L’œuvre de Béla Tarr est hypnotique. Elle s’offre en une circularité – il ne s’est jamais caché de faire le même film, chacun étant une variante découlant du précédent – qui se referme sur elle-même, mais pas tout à fait au même point. Comme on le verra, dans Rapports préfabriqués, reprendre la première séquence en fin de film en une boucle qui n’en est pas une : la même chose et à la fois autre chose. Imprimé par un mouvement de cycle, immuable, comme celui des saisons, comme celui de l’histoire. D’une histoire matérialiste (Béla Tarr est né et a commencé le cinéma dans la Hongrie communiste) à un temps quasi mythologique où l’extinction de l’humanité, dans une apocalypse sans cris, serait le point de départ du monde d’avant les hommes. Les mouvements de l’histoire. Une histoire de mouvements.

Pour cela, on partira d’un réalisme brut, social plus que socialiste, dans un style qui puise au cinéma direct, vérité, et qui surprendra les Tarrphiles initiés à ses longs et enivrants plans-séquences en quête d’épure. Jusqu’à Damnation, et surtout Sátántangó, et le versement dans une calme intranquillité œuvrant pour une résignation libératoire, la caméra sera fiévreuse, à l’épaule, et les plans serrés, dégageant une sensation de claustrophobie, d’enfermement. Spatial. Social. Mental.

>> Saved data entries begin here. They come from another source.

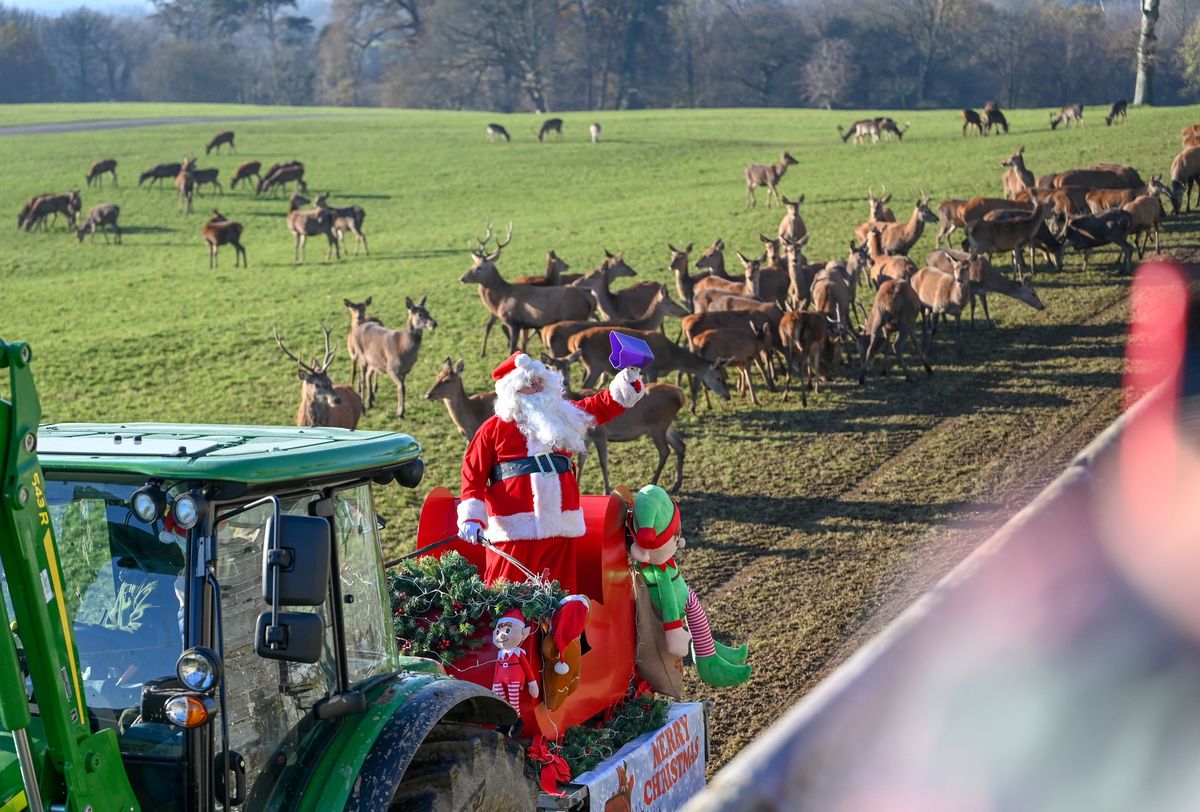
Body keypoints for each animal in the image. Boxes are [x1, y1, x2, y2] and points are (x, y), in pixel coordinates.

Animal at [458, 220, 595, 352]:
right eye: (472, 265)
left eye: (479, 267)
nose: (461, 278)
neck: (502, 298)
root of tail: (587, 300)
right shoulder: (524, 325)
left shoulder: (514, 322)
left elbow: (512, 349)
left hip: (574, 315)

Des cadres enserrant en gros plans des visages comme pris dans l’étau d’un ordre social (travailler, fonder une famille…) qui les étouffe, en même temps qu’il traduit le désir de la caméra de percer un vertige existentialiste qui sourd de regards mélancoliques. Ces regards qui ne peuvent être que mouillés de mélancolie parce qu’ils sont la fenêtre d’un ailleurs, qu’ils sont revenus d’un ailleurs qu’ils ont vu et que l’on ne voit pas encore mais d’où l’on sent pointer le trouble d’un mystère profond qui n’attend pas de réponse. Van der Keuken disait que l’on regarde les choses comme si on regardait un mur, mais que l’on veut regarder derrière le mur, sans savoir s’il y a quelque chose derrière ce mur. Le réalisme des premiers films de Béla Tarr a quelque chose de ce mur dont parle Van der Keuken. Et son style si particulier, qu’il développera par la suite, sera une manière d’aller regarder derrière le mur. Mais pour regarder derrière le mur, il faut commencer par regarder ce mur. Le fixer du regard. Le fixer par le regard. Ou, si l’humanisme est un existentialisme, l’humanisme de Béla Tarr est un réalisme. Approcher l’être humain dans sa solitude. Cerner la solitude de tout individu d’être humain. Simplement humain. Le scruter, le sculpter peut-être, avant de danser avec. Et l’on verra qu’il n’y a pas de rupture entre ses premiers et ses derniers films, mais un glissement progressif d’un réel vers un sur-réel, dans une suite de variations en quête d’harmonie sur la difficulté à habiter le monde. C’est beau, sombrement beau. Et c’est vertigineux.